Дед заметил. Положил мне руку на плечо. Тяжёлую, тёплую, пахнущую землёй и табаком.
– Ничего, Лёшка. Давно было. Другая жизнь.
Отец с фронта не вернулся. Похоронка пришла в сорок третьем. Деду было девять. Мать не плакала при детях. Ни разу. Дед говорил, что она стала после этого «тихая, как зима». Ходила, делала всё, что нужно, кормила, стирала, копала огород. Но как будто звук выключили.
Потом, когда война кончилась, в деревню начали возвращаться мужики. Не все. Мало кто. Но возвращались. А в их дом никто не пришёл. И мать стояла у калитки каждый вечер. Целый год.
Дед не рассказывал, когда она перестала выходить. Просто в какой-то момент перестала. И Василий, которому было одиннадцать, стал мужчиной в доме. Не потому что хотел. Потому что больше было некому.
Он бросил школу после четвёртого класса. Пошёл работать в колхоз. Носил мешки, чинил заборы, пас скотину. Платили трудоднями, то есть, почти ничем. Но на огороде всё росло, и мать потихоньку ожила. Начала снова разговаривать за ужином. Смеяться, когда младший брат Колька выделывал что-нибудь смешное.
А Василий просто работал. Молча, упрямо, как будто если остановится, то всё развалится.
Вот здесь и появился самогон.
Нет, дед не начал пить в одиннадцать лет. Не в двенадцать. И даже не в пятнадцать. Он рассказывал, что впервые попробовал в шестнадцать, на свадьбе соседского Митьки. Глотнул стакан мутноватой жидкости, закашлялся, и бабка Авдотья, которая этот самогон гнала, хлопнула его по спине и сказала:
– Терпи, казак, человеком станешь.
Но дело не в том, что он попробовал. Дело в том, что он увидел.
Увидел, как Авдотья лечила этим самогоном Митькину мать от простуды. Растирала грудь, спину, ступни. Заворачивала в шерстяное одеяло. К утру жар спадал. Увидел, как дед Игнат полоскал самогоном больной зуб, и боль отступала. Увидел, как Нюрка-фельдшерица, единственный медицинский работник на всю деревню, разбавляла самогон с мёдом и давала при кашле.
В Сосновке не было аптеки. Ближайшая больница находилась в райцентре, а до райцентра тридцать километров по разбитой дороге. Зимой дорогу заметало так, что ни одна машина не проедет. А болезни не ждут весны.
И вот тогда, в свои шестнадцать, Василий сел рядом с бабкой Авдотьей и стал учиться.
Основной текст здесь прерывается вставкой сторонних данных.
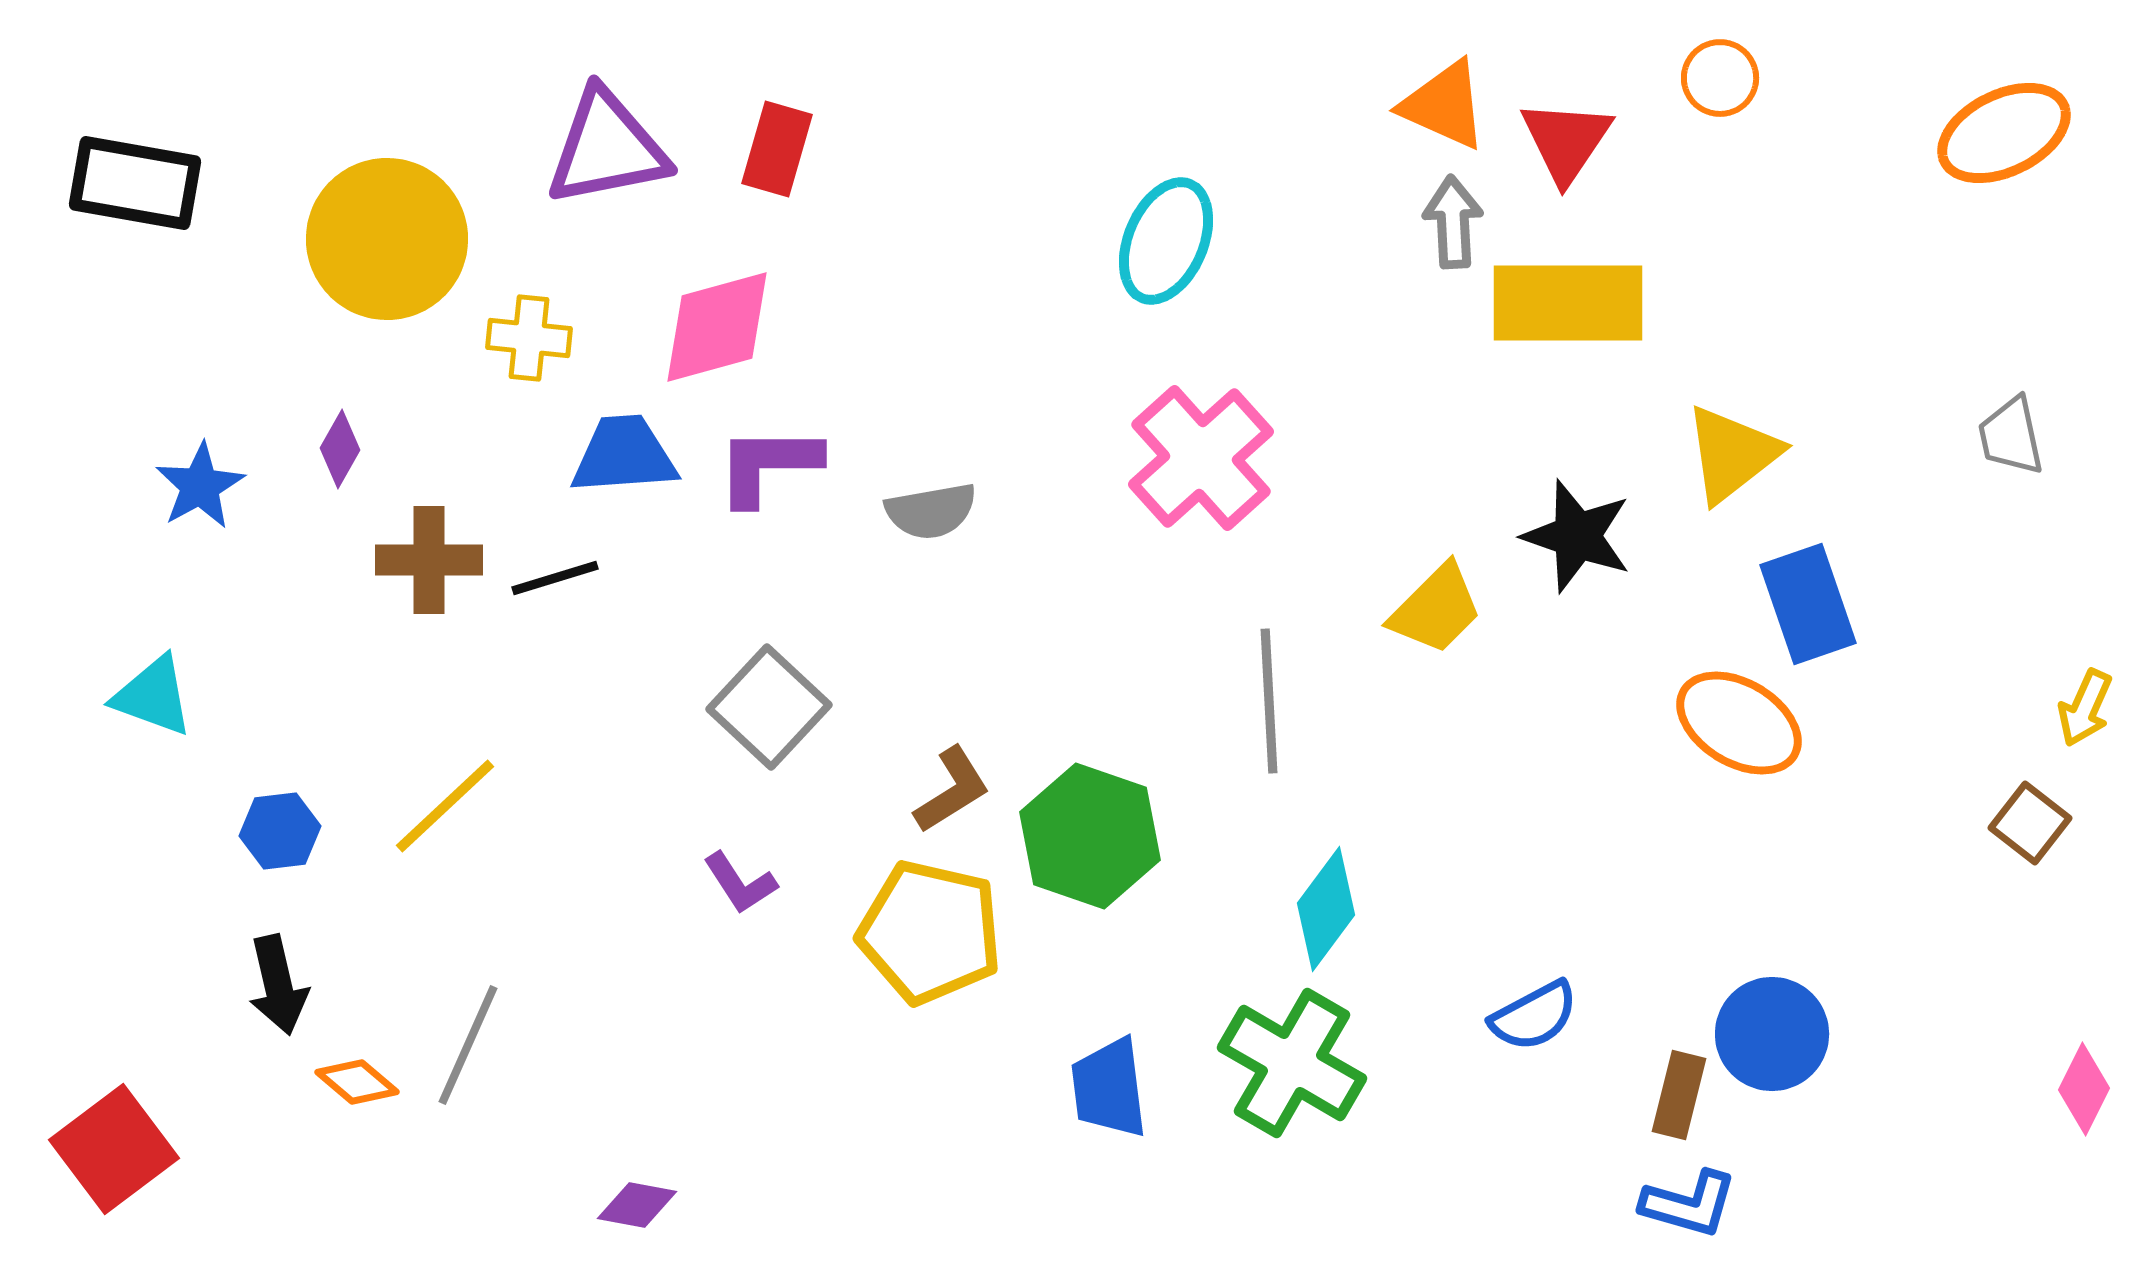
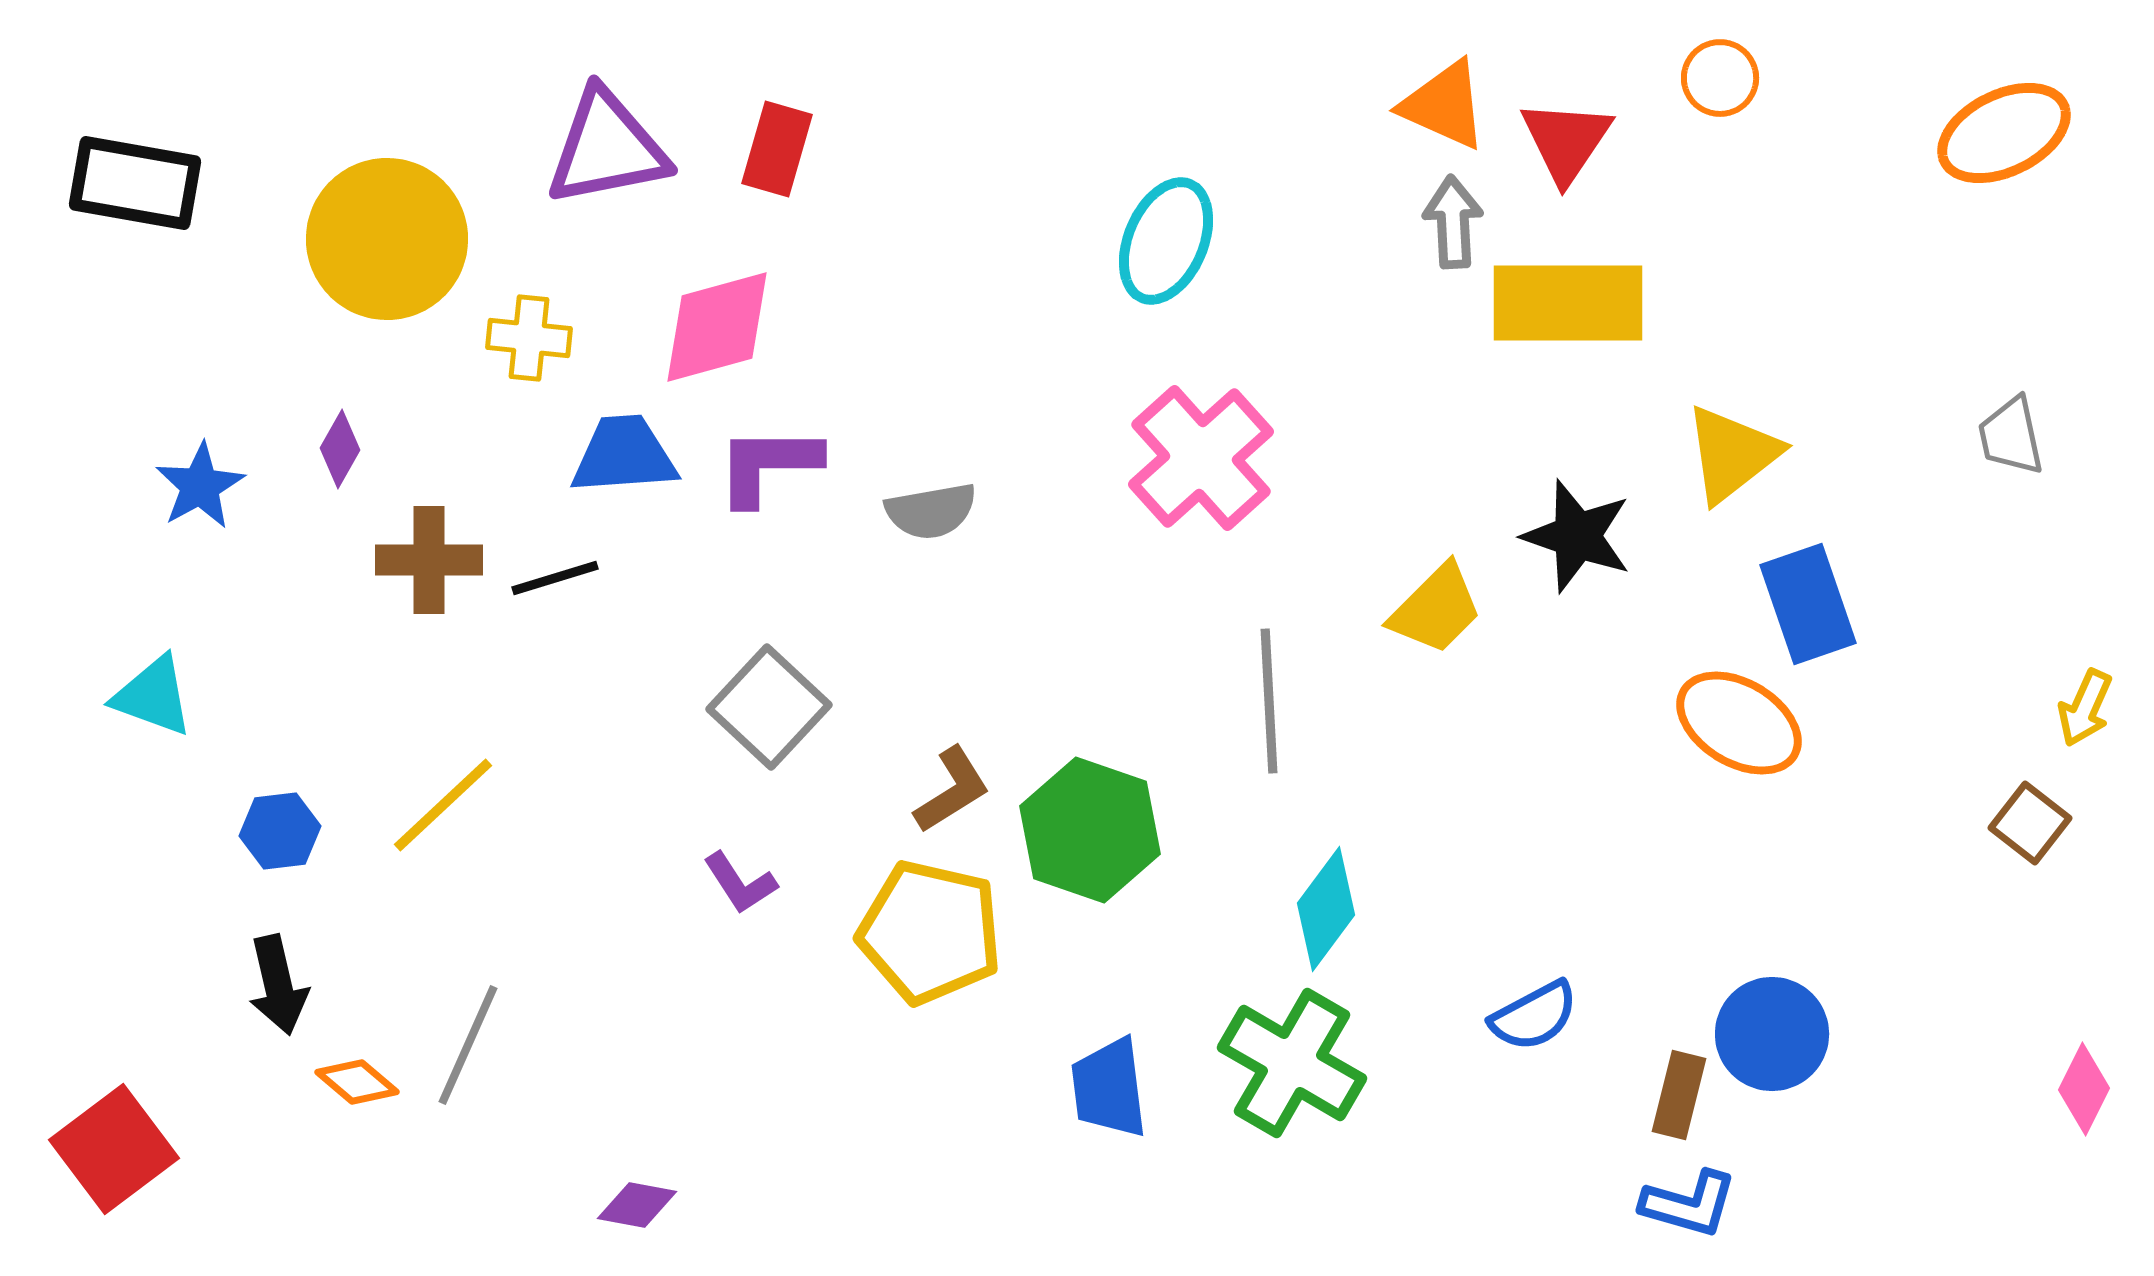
yellow line at (445, 806): moved 2 px left, 1 px up
green hexagon at (1090, 836): moved 6 px up
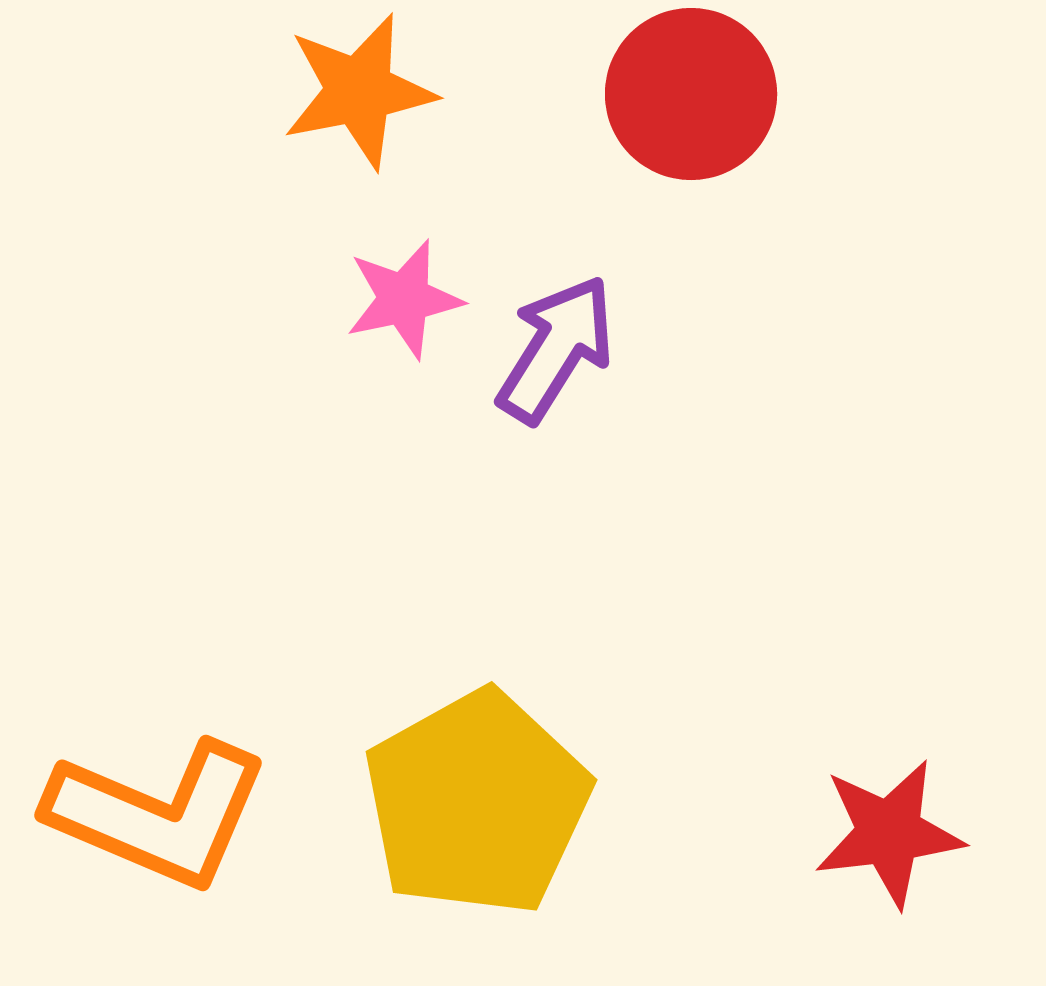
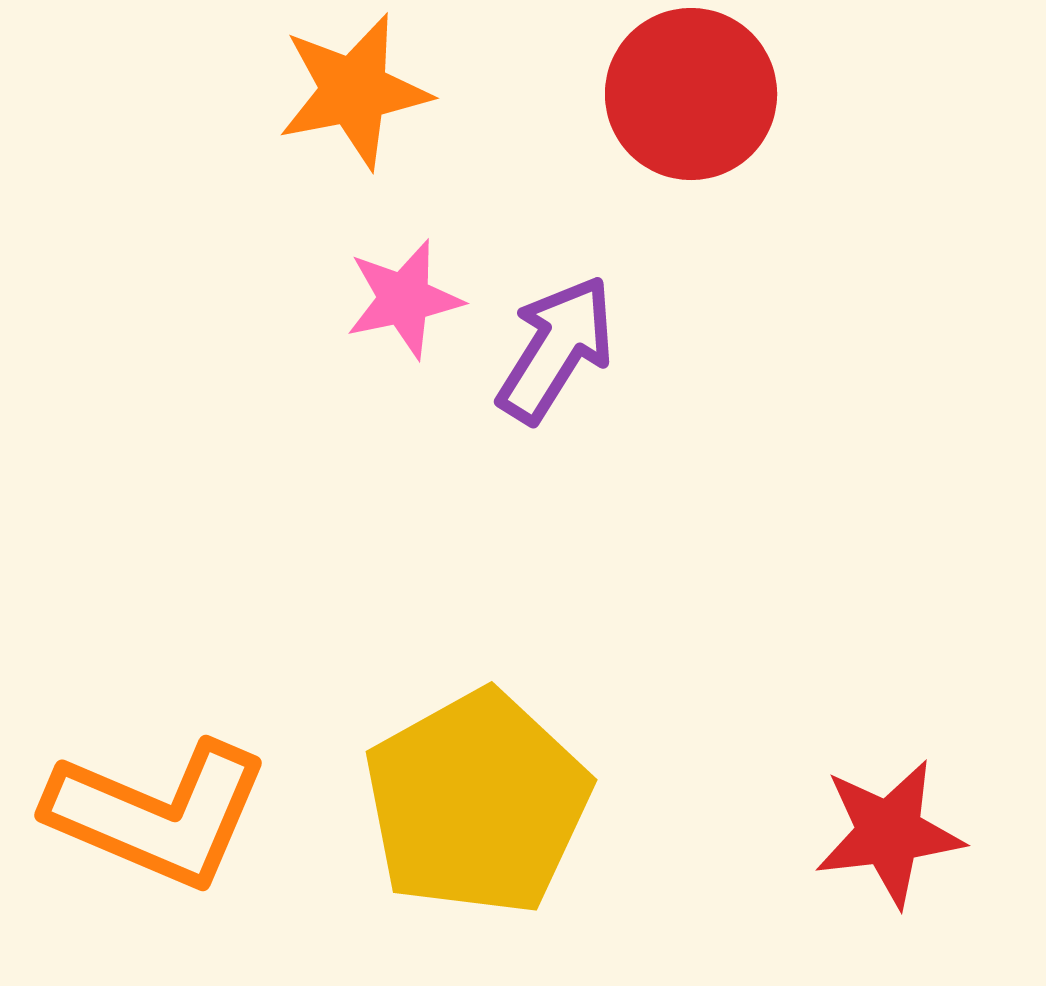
orange star: moved 5 px left
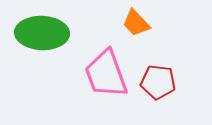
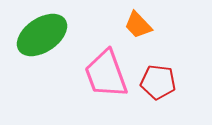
orange trapezoid: moved 2 px right, 2 px down
green ellipse: moved 2 px down; rotated 36 degrees counterclockwise
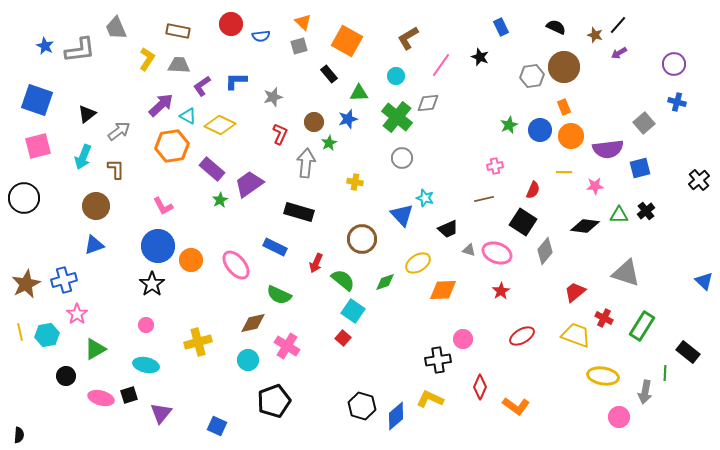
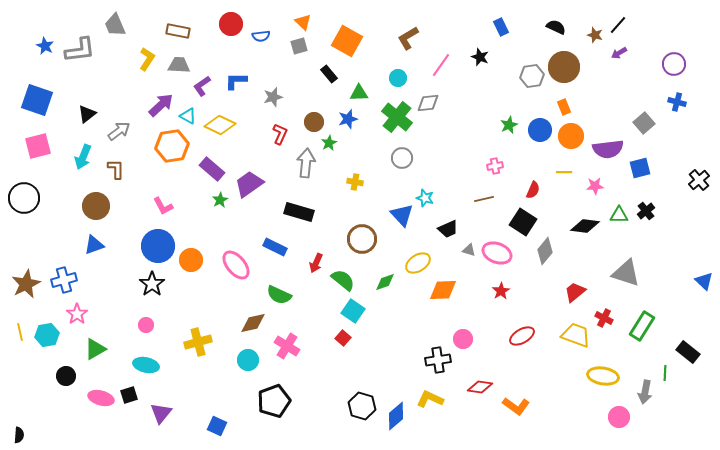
gray trapezoid at (116, 28): moved 1 px left, 3 px up
cyan circle at (396, 76): moved 2 px right, 2 px down
red diamond at (480, 387): rotated 75 degrees clockwise
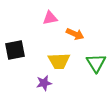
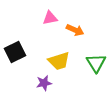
orange arrow: moved 4 px up
black square: moved 2 px down; rotated 15 degrees counterclockwise
yellow trapezoid: rotated 15 degrees counterclockwise
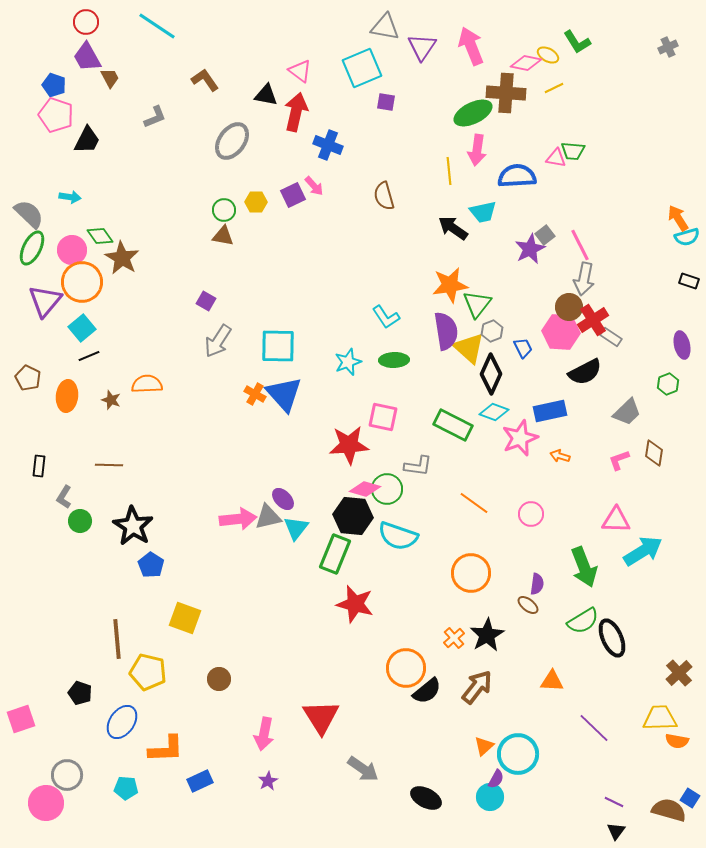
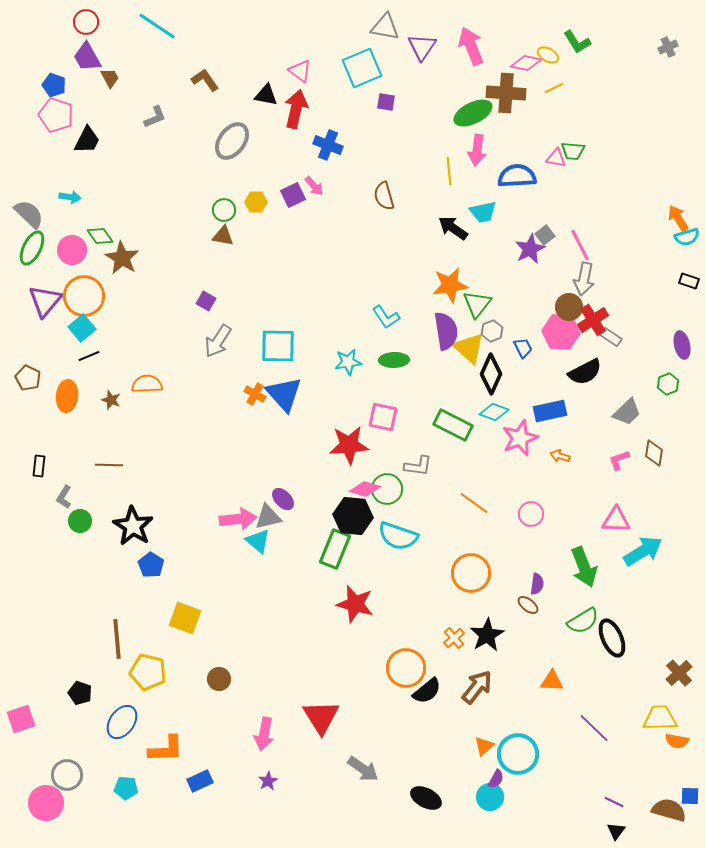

Авдотья Михайловна. Я даже фамилии её не знаю. Дед называл её просто «Авдотья» или «бабка Авдотья», и в его голосе всегда звучало что-то особенное. Уважение, может быть. Или благодарность.
Она была невысокая, сухая, с руками, потрескавшимися от работы. Глаза у неё были ярко-голубые, до самой старости. Дед говорил:
– Глаза как у девчонки, а руки как у мужика.
Авдотья гнала самогон не ради пьянства. То есть, пили его, конечно, и на праздниках, и просто так, и с горя. Деревня есть деревня. Но для Авдотьи это было ремесло. Наука. Она знала, какой температуры должен быть огонь. Знала, когда отсекать головы и хвосты. Знала, какие травы добавить, чтобы от горла помогало, а какие, чтобы суставы не ломило.
Дед слушал её как студент на лекции. Запоминал всё. У него не было тетрадки, он не записывал. Но память у Василия Петровича была такая, что он через сорок лет мог назвать точную дату, когда посадил конкретную яблоню.
– Главное, Васька, чтобы чистый был, говорила Авдотья.
– Грязный самогон хуже яда. А чистый, с умом сделанный, он и согреет, и вылечит, и душу успокоит. Но меру знай. Лекарство в ложке, а яд в стакане.
Ложка, а не стакан. Дед запомнил это на всю жизнь.
Он поставил свой первый аппарат в двадцать два года. К тому времени женился на бабушке Зине, получил комнату в бараке при заводе, устроился токарем. Жизнь крутилась, как деталь на станке, быстро и без остановки.
Аппарат был простой: бидон, трубка, змеевик из медной проволоки, которую дед стащил с завода. Бабушка Зина, когда увидела это сооружение, схватилась за голову.
– Василий! Ты что, с ума сошёл? Нас же посадят!
Дед хмыкнул.
– Не посадят. Я для себя.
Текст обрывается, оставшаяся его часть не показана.